**How to complete this task**: How many lines of these entries hold the string "assign"? Answer with the number alone.

-- Material provided follows --

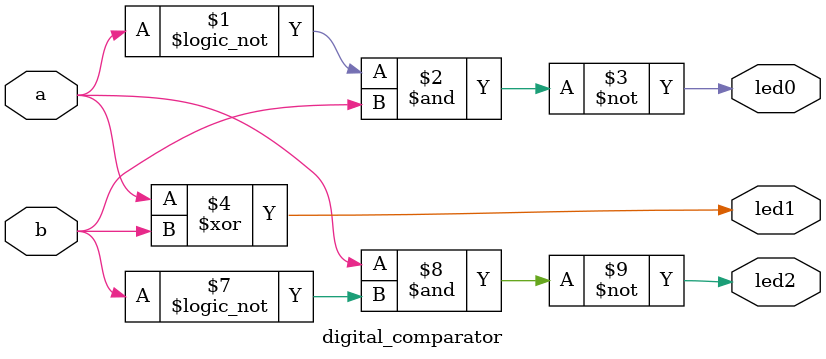
<source format=v>
module digital_comparator(
      input wire a,           
      input wire b,
      output wire led0,     
      output wire led1,
      output wire led2
    );
    assign led0 = ~((!a)&b);    
    assign led1 = ~(!(a^b));    
    assign led2 = ~(a&(!b));    
  endmodule
</source>
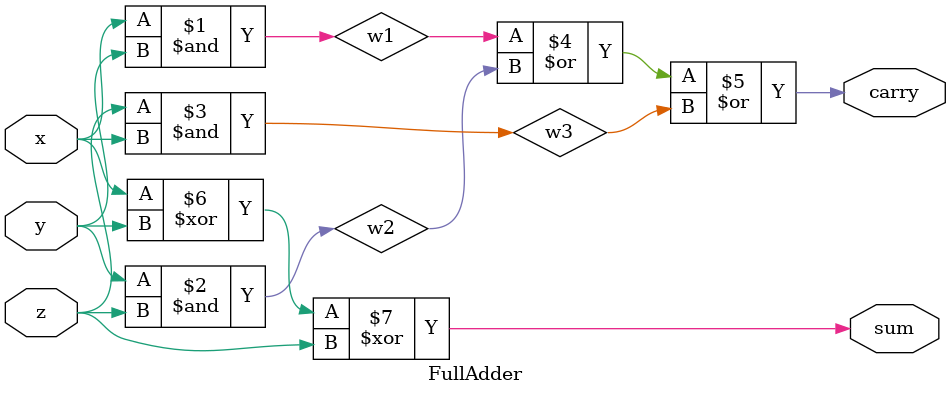
<source format=v>
module FullAdder(sum,carry,x,y,z);
  input x,y,z;
  output sum,carry;
  wire w1,w2,w3;
  and(w1,x,y);
  and(w2,y,z);
  and(w3,z,x);
  or(carry,w1,w2,w3);
  xor(sum,x,y,z);
endmodule
</source>
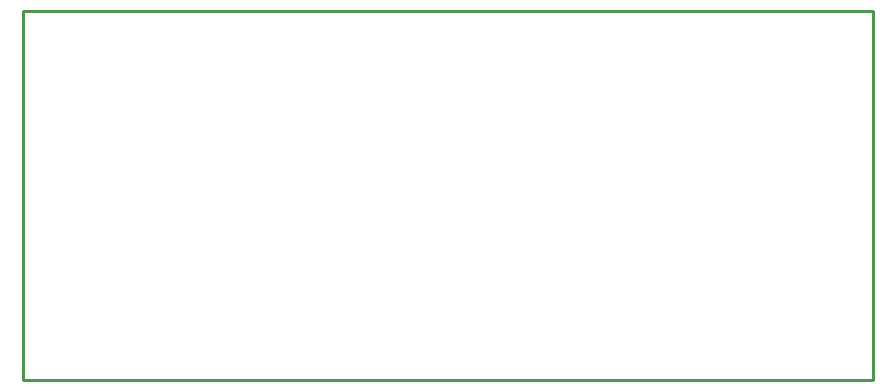
<source format=gm1>
G04*
G04 #@! TF.GenerationSoftware,Altium Limited,Altium Designer,19.0.14 (431)*
G04*
G04 Layer_Color=11511158*
%FSLAX25Y25*%
%MOIN*%
G70*
G01*
G75*
%ADD10C,0.01000*%
D10*
X-0Y123031D02*
X283465D01*
X283465D02*
X283465Y0D01*
X0D02*
X283465D01*
X-0Y123031D02*
X0Y0D01*
X-0Y123031D02*
X283465D01*
X283465D02*
X283465Y0D01*
X0D02*
X283465D01*
X-0Y123031D02*
X0Y0D01*
M02*

</source>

-- Material provided concluded --

**Exercise solution**: 3